Work to complete: Give the lines below as a JSON list of strings, with one string for each line and no blank lines. Leave the pictures out.

________________________

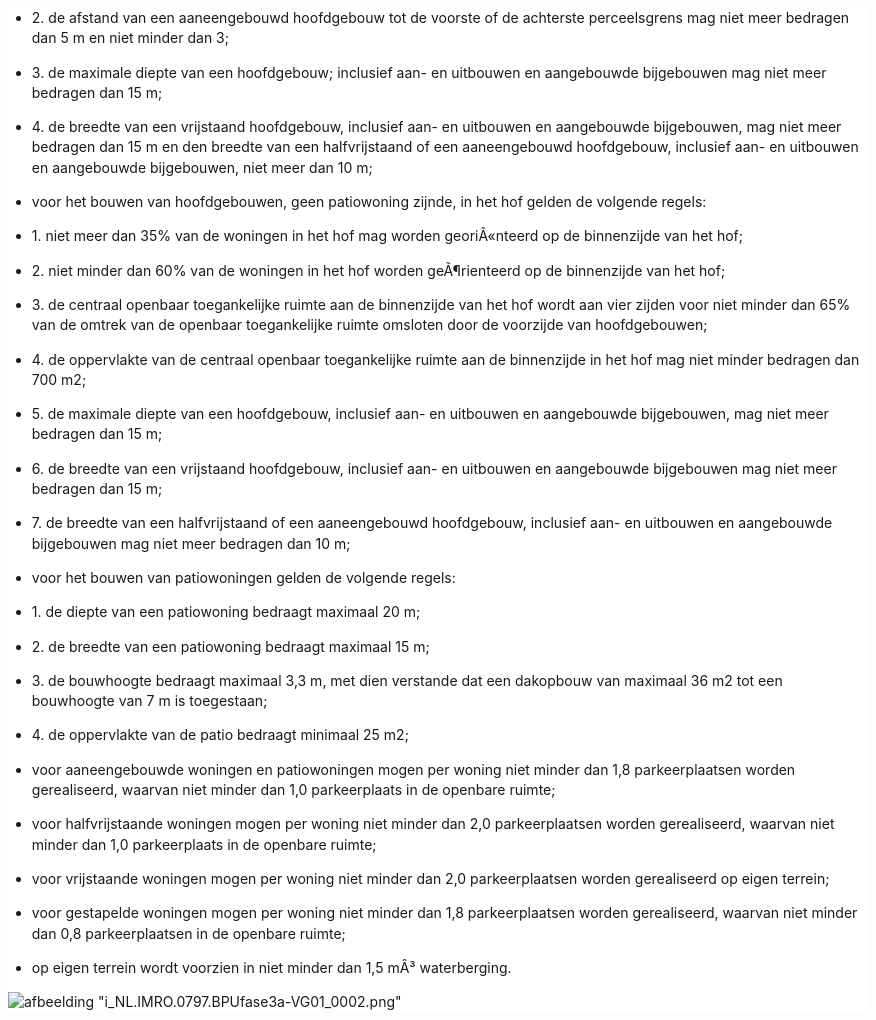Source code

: + 2\. de afstand van een aaneengebouwd hoofdgebouw tot de voorste of de achterste perceelsgrens mag niet meer bedragen dan 5 m en niet minder dan 3;

+ 3\. de maximale diepte van een hoofdgebouw; inclusief aan\- en uitbouwen en aangebouwde bijgebouwen mag niet meer bedragen dan 15 m;

+ 4\. de breedte van een vrijstaand hoofdgebouw, inclusief aan\- en uitbouwen en aangebouwde bijgebouwen, mag niet meer bedragen dan 15 m en den breedte van een halfvrijstaand of een aaneengebouwd hoofdgebouw, inclusief aan\- en uitbouwen en aangebouwde bijgebouwen, niet meer dan 10 m;

* voor het bouwen van hoofdgebouwen, geen patiowoning zijnde, in het hof gelden de volgende regels:

+ 1\. niet meer dan 35% van de woningen in het hof mag worden georiÃ«nteerd op de binnenzijde van het hof;

+ 2\. niet minder dan 60% van de woningen in het hof worden geÃ¶rienteerd op de binnenzijde van het hof;

+ 3\. de centraal openbaar toegankelijke ruimte aan de binnenzijde van het hof wordt aan vier zijden voor niet minder dan 65% van de omtrek van de openbaar toegankelijke ruimte omsloten door de voorzijde van hoofdgebouwen;

+ 4\. de oppervlakte van de centraal openbaar toegankelijke ruimte aan de binnenzijde in het hof mag niet minder bedragen dan 700 m2;

+ 5\. de maximale diepte van een hoofdgebouw, inclusief aan\- en uitbouwen en aangebouwde bijgebouwen, mag niet meer bedragen dan 15 m;

+ 6\. de breedte van een vrijstaand hoofdgebouw, inclusief aan\- en uitbouwen en aangebouwde bijgebouwen mag niet meer bedragen dan 15 m;

+ 7\. de breedte van een halfvrijstaand of een aaneengebouwd hoofdgebouw, inclusief aan\- en uitbouwen en aangebouwde bijgebouwen mag niet meer bedragen dan 10 m;

* voor het bouwen van patiowoningen gelden de volgende regels:

+ 1\. de diepte van een patiowoning bedraagt maximaal 20 m;

+ 2\. de breedte van een patiowoning bedraagt maximaal 15 m;

+ 3\. de bouwhoogte bedraagt maximaal 3,3 m, met dien verstande dat een dakopbouw van maximaal 36 m2 tot een bouwhoogte van 7 m is toegestaan;

+ 4\. de oppervlakte van de patio bedraagt minimaal 25 m2;

* voor aaneengebouwde woningen en patiowoningen mogen per woning niet minder dan 1,8 parkeerplaatsen worden gerealiseerd, waarvan niet minder dan 1,0 parkeerplaats in de openbare ruimte;

* voor halfvrijstaande woningen mogen per woning niet minder dan 2,0 parkeerplaatsen worden gerealiseerd, waarvan niet minder dan 1,0 parkeerplaats in de openbare ruimte;

* voor vrijstaande woningen mogen per woning niet minder dan 2,0 parkeerplaatsen worden gerealiseerd op eigen terrein;

* voor gestapelde woningen mogen per woning niet minder dan 1,8 parkeerplaatsen worden gerealiseerd, waarvan niet minder dan 0,8 parkeerplaatsen in de openbare ruimte;

* op eigen terrein wordt voorzien in niet minder dan 1,5 mÂ³ waterberging.

![afbeelding "i_NL.IMRO.0797.BPUfase3a-VG01_0002.png"](i_NL.IMRO.0797.BPUfase3a-VG01_0002.png)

________________________

Reply to the task:
[
  "Source code",
  ": + 2\\. de afstand van een aaneengebouwd hoofdgebouw tot de voorste of de achterste perceelsgrens mag niet meer bedragen dan 5 m en niet minder dan 3;",
  "+ 3\\. de maximale diepte van een hoofdgebouw; inclusief aan\\- en uitbouwen en aangebouwde bijgebouwen mag niet meer bedragen dan 15 m;",
  "+ 4\\. de breedte van een vrijstaand hoofdgebouw, inclusief aan\\- en uitbouwen en aangebouwde bijgebouwen, mag niet meer bedragen dan 15 m en den breedte van een halfvrijstaand of een aaneengebouwd hoofdgebouw, inclusief aan\\- en uitbouwen en aangebouwde bijgebouwen, niet meer dan 10 m;",
  "* voor het bouwen van hoofdgebouwen, geen patiowoning zijnde, in het hof gelden de volgende regels:",
  "+ 1\\. niet meer dan 35% van de woningen in het hof mag worden georiÃ«nteerd op de binnenzijde van het hof;",
  "+ 2\\. niet minder dan 60% van de woningen in het hof worden geÃ¶rienteerd op de binnenzijde van het hof;",
  "+ 3\\. de centraal openbaar toegankelijke ruimte aan de binnenzijde van het hof wordt aan vier zijden voor niet minder dan 65% van de omtrek van de openbaar toegankelijke ruimte omsloten door de voorzijde van hoofdgebouwen;",
  "+ 4\\. de oppervlakte van de centraal openbaar toegankelijke ruimte aan de binnenzijde in het hof mag niet minder bedragen dan 700 m2;",
  "+ 5\\. de maximale diepte van een hoofdgebouw, inclusief aan\\- en uitbouwen en aangebouwde bijgebouwen, mag niet meer bedragen dan 15 m;",
  "+ 6\\. de breedte van een vrijstaand hoofdgebouw, inclusief aan\\- en uitbouwen en aangebouwde bijgebouwen mag niet meer bedragen dan 15 m;",
  "+ 7\\. de breedte van een halfvrijstaand of een aaneengebouwd hoofdgebouw, inclusief aan\\- en uitbouwen en aangebouwde bijgebouwen mag niet meer bedragen dan 10 m;",
  "* voor het bouwen van patiowoningen gelden de volgende regels:",
  "+ 1\\. de diepte van een patiowoning bedraagt maximaal 20 m;",
  "+ 2\\. de breedte van een patiowoning bedraagt maximaal 15 m;",
  "+ 3\\. de bouwhoogte bedraagt maximaal 3,3 m, met dien verstande dat een dakopbouw van maximaal 36 m2 tot een bouwhoogte van 7 m is toegestaan;",
  "+ 4\\. de oppervlakte van de patio bedraagt minimaal 25 m2;",
  "* voor aaneengebouwde woningen en patiowoningen mogen per woning niet minder dan 1,8 parkeerplaatsen worden gerealiseerd, waarvan niet minder dan 1,0 parkeerplaats in de openbare ruimte;",
  "* voor halfvrijstaande woningen mogen per woning niet minder dan 2,0 parkeerplaatsen worden gerealiseerd, waarvan niet minder dan 1,0 parkeerplaats in de openbare ruimte;",
  "* voor vrijstaande woningen mogen per woning niet minder dan 2,0 parkeerplaatsen worden gerealiseerd op eigen terrein;",
  "* voor gestapelde woningen mogen per woning niet minder dan 1,8 parkeerplaatsen worden gerealiseerd, waarvan niet minder dan 0,8 parkeerplaatsen in de openbare ruimte;",
  "* op eigen terrein wordt voorzien in niet minder dan 1,5 mÂ³ waterberging.",
  "![afbeelding \"i_NL.IMRO.0797.BPUfase3a-VG01_0002.png\"](i_NL.IMRO.0797.BPUfase3a-VG01_0002.png)"
]